After herself being kettled at a students demonstration, Jones was vociferously critical of this police tactic, telling the BBC the police used kettling to "imprison peaceful campaigners and have shown they can't be trusted with such a powerful tactic", suggesting "The Met's reputation sinks even further every time they abuse their powers and it's time to stop this particular mistreatment".

In June 2014, Jones penned an editorial in The Guardian wherein she criticised the surveillance tactics of police on activists. After going through the process now available through the Data Protection Act to get the police report on herself, she found that she was labelled a potential "domestic extremist". She found that the report contained only publicly available information, such as tweets, and that nothing in it would suggest potentially dangerous activity. Jones has been under surveillance by the police's "domestic extremism" unit from 2001 until 2012, including the time during her attempt to become London's mayor. She viewed the revelation as both a violation of her privacy and a waste of police resources. She is now calling for a re-evaluation of police policies, especially in regards to political activists.

In January 2016, whistleblower Sgt David Williams claimed that the police's "domestic extremism" unit shredded records "related to" Jones in June 2014, the month Jones met with the unit pressing for answers.


Jones commissioned the initial Transport for London report into promoting cycling that paved the way for the London Cycle-hire scheme. Ashok Sinha, Chief executive of the London Cycling Campaign, said of Jones "In 2008 the London Cycling Campaign gave Jenny Jones a Special Award for her Lifetime Services to cycling. This was in recognition of her success in helping to push cycling into mainstream politics, her efforts to deliver many cycling projects on the ground, and her energies as cycling champion in general.". In a confrontation with the Mayor over cycle safety, Johnson said:

(it is) your duty as an honest politician to tell people the truth that cycling is actually getting safer, when you consider the number of people on the roads.

Johnson's advisor wrote to Jones claiming there had been:

... a reduced number of cycling collisions in the last ten years

Which turned out not to be true. In a written statement Jones said, "we know that cycle safety is the big problem which puts Londoners off jumping on their bikes. There are a growing number of deaths and injuries of cyclists and trying to cover that up by issuing factually inaccurate statements won’t change the reality," continuing, "We urgently need to fix the most dangerous junctions and reverse the Mayor’s policy of giving priority to motorised traffic. The Mayor needs to stand his policy on its head and give legal priority on many local roads to pedestrians and cyclists." Jones has also been critical of Johnson's neglect of cycling in outer London, stating "given that 70% of the potential new cyclists identified by TfL are outside of inner and central London, it is shocking that the Transport Strategy has no clear plan for cycling in the suburbs and outer London."

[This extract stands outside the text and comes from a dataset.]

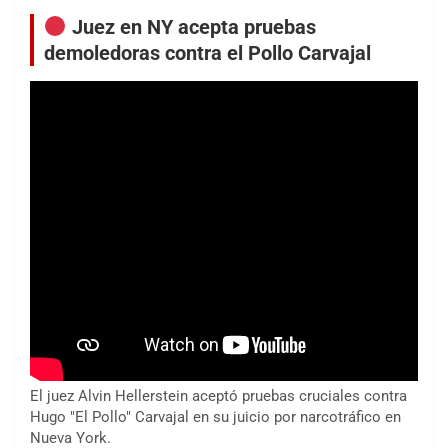
Juez en NY acepta pruebas
demoledoras contra el Pollo Carvajal
El juez Alvin Hellerstein aceptó pruebas cruciales contra
Hugo "El Pollo" Carvajal en su juicio por narcotráfico en
Nueva York.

Jones has spoken against Boris Johnson's transport policy of "making motoring cheaper in London, whilst public transport fares are raised above inflation". At Mayor's question time, Jones highlighted a "promise" Johnson had made in 2008 to make all new buses hybrid by 2012 when in reality less than 10% had met this criterion. Jones wishes for a reduction in the burden for Londoners felt by Johnson's price increases and proposes a reduction in fares of about 4%. Jones supported the congestion charge as a way to lower pollution and road casualties and spoke against the mayor's cancellation of the Western extension, arguing that it made London dirtier, more crowded and less safe. Jones favours replacing the congestion charge with a "smart, pay-as-you drive scheme". Jones has also called for more people to use public transport and to reduce "non-essential" journeys, but has been criticised for frequently taking taxi journeys on expenses. Jones opposes High Speed 2 and states that its budget should be spent on local transport.